**Problem description:** Please reproduce every entry below without omitting a single line.

**Records for the exercise:**
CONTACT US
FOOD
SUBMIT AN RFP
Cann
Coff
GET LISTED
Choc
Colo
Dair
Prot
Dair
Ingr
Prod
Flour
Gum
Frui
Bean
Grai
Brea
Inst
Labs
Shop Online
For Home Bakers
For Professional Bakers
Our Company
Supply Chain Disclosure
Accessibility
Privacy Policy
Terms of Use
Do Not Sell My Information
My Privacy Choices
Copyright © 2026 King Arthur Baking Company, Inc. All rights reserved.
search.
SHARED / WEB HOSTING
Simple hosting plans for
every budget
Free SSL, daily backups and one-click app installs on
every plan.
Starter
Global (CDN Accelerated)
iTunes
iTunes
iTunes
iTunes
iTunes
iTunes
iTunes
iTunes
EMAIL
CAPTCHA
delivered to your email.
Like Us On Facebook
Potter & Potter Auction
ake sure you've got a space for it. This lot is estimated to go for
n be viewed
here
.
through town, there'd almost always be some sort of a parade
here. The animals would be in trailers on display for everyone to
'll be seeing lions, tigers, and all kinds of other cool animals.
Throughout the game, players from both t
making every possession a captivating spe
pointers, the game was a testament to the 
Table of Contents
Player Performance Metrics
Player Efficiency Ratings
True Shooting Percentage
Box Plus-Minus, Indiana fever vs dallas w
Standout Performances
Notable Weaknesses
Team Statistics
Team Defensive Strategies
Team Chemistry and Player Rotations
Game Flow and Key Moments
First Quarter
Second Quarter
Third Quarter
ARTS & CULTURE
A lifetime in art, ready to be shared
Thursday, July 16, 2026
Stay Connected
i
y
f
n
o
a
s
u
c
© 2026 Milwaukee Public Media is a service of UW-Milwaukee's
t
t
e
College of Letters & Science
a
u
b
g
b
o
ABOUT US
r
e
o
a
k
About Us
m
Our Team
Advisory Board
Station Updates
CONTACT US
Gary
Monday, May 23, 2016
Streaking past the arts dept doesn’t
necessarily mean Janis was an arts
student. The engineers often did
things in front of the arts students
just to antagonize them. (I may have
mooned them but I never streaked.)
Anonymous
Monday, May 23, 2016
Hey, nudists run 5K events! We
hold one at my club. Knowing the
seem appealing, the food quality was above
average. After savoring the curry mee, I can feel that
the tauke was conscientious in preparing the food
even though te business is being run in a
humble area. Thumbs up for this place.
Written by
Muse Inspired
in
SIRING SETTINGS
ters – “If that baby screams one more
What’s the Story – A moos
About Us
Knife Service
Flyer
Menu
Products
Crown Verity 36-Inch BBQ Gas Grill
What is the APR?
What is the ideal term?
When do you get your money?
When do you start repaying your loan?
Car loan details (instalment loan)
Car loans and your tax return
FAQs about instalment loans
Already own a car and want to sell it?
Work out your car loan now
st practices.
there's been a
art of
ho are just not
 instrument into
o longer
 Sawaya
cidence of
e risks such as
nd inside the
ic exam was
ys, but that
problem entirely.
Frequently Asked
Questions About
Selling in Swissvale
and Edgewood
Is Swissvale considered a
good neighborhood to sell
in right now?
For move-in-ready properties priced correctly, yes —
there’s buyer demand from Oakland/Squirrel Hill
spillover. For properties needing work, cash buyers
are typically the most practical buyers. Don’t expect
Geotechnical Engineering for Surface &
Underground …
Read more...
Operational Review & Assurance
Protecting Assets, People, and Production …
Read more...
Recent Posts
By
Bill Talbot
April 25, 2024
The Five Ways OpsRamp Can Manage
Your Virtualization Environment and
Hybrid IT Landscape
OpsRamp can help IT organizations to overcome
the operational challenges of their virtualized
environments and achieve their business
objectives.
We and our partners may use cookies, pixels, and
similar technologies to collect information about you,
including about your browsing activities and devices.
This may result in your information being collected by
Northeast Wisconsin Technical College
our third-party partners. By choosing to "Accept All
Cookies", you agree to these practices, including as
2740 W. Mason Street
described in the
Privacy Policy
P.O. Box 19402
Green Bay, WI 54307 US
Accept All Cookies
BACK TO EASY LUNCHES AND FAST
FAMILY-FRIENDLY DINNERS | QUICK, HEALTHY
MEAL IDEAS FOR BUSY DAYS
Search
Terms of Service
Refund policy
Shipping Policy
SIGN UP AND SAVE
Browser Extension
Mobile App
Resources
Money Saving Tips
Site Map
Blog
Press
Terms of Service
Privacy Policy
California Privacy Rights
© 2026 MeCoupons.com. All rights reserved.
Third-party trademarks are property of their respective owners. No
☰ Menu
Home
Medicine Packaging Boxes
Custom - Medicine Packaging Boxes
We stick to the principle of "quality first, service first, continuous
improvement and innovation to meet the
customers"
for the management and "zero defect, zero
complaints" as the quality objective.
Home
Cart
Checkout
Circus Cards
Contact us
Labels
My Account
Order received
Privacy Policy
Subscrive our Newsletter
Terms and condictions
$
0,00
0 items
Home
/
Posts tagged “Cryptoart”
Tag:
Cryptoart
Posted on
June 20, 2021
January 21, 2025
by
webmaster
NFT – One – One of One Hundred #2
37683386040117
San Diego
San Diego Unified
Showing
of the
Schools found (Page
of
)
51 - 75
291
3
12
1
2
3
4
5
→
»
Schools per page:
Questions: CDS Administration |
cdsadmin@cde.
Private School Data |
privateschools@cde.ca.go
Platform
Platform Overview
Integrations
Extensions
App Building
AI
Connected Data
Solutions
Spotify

**Exercise result:**
CONTACT US
FOOD
SUBMIT AN RFP
Cann
Coff
GET LISTED
Choc
Colo
Dair
Prot
Dair
Ingr
Prod
Flour
Gum
Frui
Bean
Grai
Brea
Inst
Labs
Shop Online
For Home Bakers
For Professional Bakers
Our Company
Supply Chain Disclosure
Accessibility
Privacy Policy
Terms of Use
Do Not Sell My Information
My Privacy Choices
Copyright © 2026 King Arthur Baking Company, Inc. All rights reserved.
search.
SHARED / WEB HOSTING
Simple hosting plans for
every budget
Free SSL, daily backups and one-click app installs on
every plan.
Starter
Global (CDN Accelerated)
iTunes
iTunes
iTunes
iTunes
iTunes
iTunes
iTunes
iTunes
EMAIL
CAPTCHA
delivered to your email.
Like Us On Facebook
Potter & Potter Auction
ake sure you've got a space for it. This lot is estimated to go for
n be viewed
here
.
through town, there'd almost always be some sort of a parade
here. The animals would be in trailers on display for everyone to
'll be seeing lions, tigers, and all kinds of other cool animals.
Throughout the game, players from both t
making every possession a captivating spe
pointers, the game was a testament to the 
Table of Contents
Player Performance Metrics
Player Efficiency Ratings
True Shooting Percentage
Box Plus-Minus, Indiana fever vs dallas w
Standout Performances
Notable Weaknesses
Team Statistics
Team Defensive Strategies
Team Chemistry and Player Rotations
Game Flow and Key Moments
First Quarter
Second Quarter
Third Quarter
ARTS & CULTURE
A lifetime in art, ready to be shared
Thursday, July 16, 2026
Stay Connected
i
y
f
n
o
a
s
u
c
© 2026 Milwaukee Public Media is a service of UW-Milwaukee's
t
t
e
College of Letters & Science
a
u
b
g
b
o
ABOUT US
r
e
o
a
k
About Us
m
Our Team
Advisory Board
Station Updates
CONTACT US
Gary
Monday, May 23, 2016
Streaking past the arts dept doesn’t
necessarily mean Janis was an arts
student. The engineers often did
things in front of the arts students
just to antagonize them. (I may have
mooned them but I never streaked.)
Anonymous
Monday, May 23, 2016
Hey, nudists run 5K events! We
hold one at my club. Knowing the
seem appealing, the food quality was above
average. After savoring the curry mee, I can feel that
the tauke was conscientious in preparing the food
even though te business is being run in a
humble area. Thumbs up for this place.
Written by
Muse Inspired
in
SIRING SETTINGS
ters – “If that baby screams one more
What’s the Story – A moos
About Us
Knife Service
Flyer
Menu
Products
Crown Verity 36-Inch BBQ Gas Grill
What is the APR?
What is the ideal term?
When do you get your money?
When do you start repaying your loan?
Car loan details (instalment loan)
Car loans and your tax return
FAQs about instalment loans
Already own a car and want to sell it?
Work out your car loan now
st practices.
there's been a
art of
ho are just not
 instrument into
o longer
 Sawaya
cidence of
e risks such as
nd inside the
ic exam was
ys, but that
problem entirely.
Frequently Asked
Questions About
Selling in Swissvale
and Edgewood
Is Swissvale considered a
good neighborhood to sell
in right now?
For move-in-ready properties priced correctly, yes —
there’s buyer demand from Oakland/Squirrel Hill
spillover. For properties needing work, cash buyers
are typically the most practical buyers. Don’t expect
Geotechnical Engineering for Surface &
Underground …
Read more...
Operational Review & Assurance
Protecting Assets, People, and Production …
Read more...
Recent Posts
By
Bill Talbot
April 25, 2024
The Five Ways OpsRamp Can Manage
Your Virtualization Environment and
Hybrid IT Landscape
OpsRamp can help IT organizations to overcome
the operational challenges of their virtualized
environments and achieve their business
objectives.
We and our partners may use cookies, pixels, and
similar technologies to collect information about you,
including about your browsing activities and devices.
This may result in your information being collected by
Northeast Wisconsin Technical College
our third-party partners. By choosing to "Accept All
Cookies", you agree to these practices, including as
2740 W. Mason Street
described in the
Privacy Policy
P.O. Box 19402
Green Bay, WI 54307 US
Accept All Cookies
BACK TO EASY LUNCHES AND FAST
FAMILY-FRIENDLY DINNERS | QUICK, HEALTHY
MEAL IDEAS FOR BUSY DAYS
Search
Terms of Service
Refund policy
Shipping Policy
SIGN UP AND SAVE
Browser Extension
Mobile App
Resources
Money Saving Tips
Site Map
Blog
Press
Terms of Service
Privacy Policy
California Privacy Rights
© 2026 MeCoupons.com. All rights reserved.
Third-party trademarks are property of their respective owners. No
☰ Menu
Home
Medicine Packaging Boxes
Custom - Medicine Packaging Boxes
We stick to the principle of "quality first, service first, continuous
improvement and innovation to meet the
customers"
for the management and "zero defect, zero
complaints" as the quality objective.
Home
Cart
Checkout
Circus Cards
Contact us
Labels
My Account
Order received
Privacy Policy
Subscrive our Newsletter
Terms and condictions
$
0,00
0 items
Home
/
Posts tagged “Cryptoart”
Tag:
Cryptoart
Posted on
June 20, 2021
January 21, 2025
by
webmaster
NFT – One – One of One Hundred #2
37683386040117
San Diego
San Diego Unified
Showing
of the
Schools found (Page
of
)
51 - 75
291
3
12
1
2
3
4
5
→
»
Schools per page:
Questions: CDS Administration |
cdsadmin@cde.
Private School Data |
privateschools@cde.ca.go
Platform
Platform Overview
Integrations
Extensions
App Building
AI
Connected Data
Solutions
Spotify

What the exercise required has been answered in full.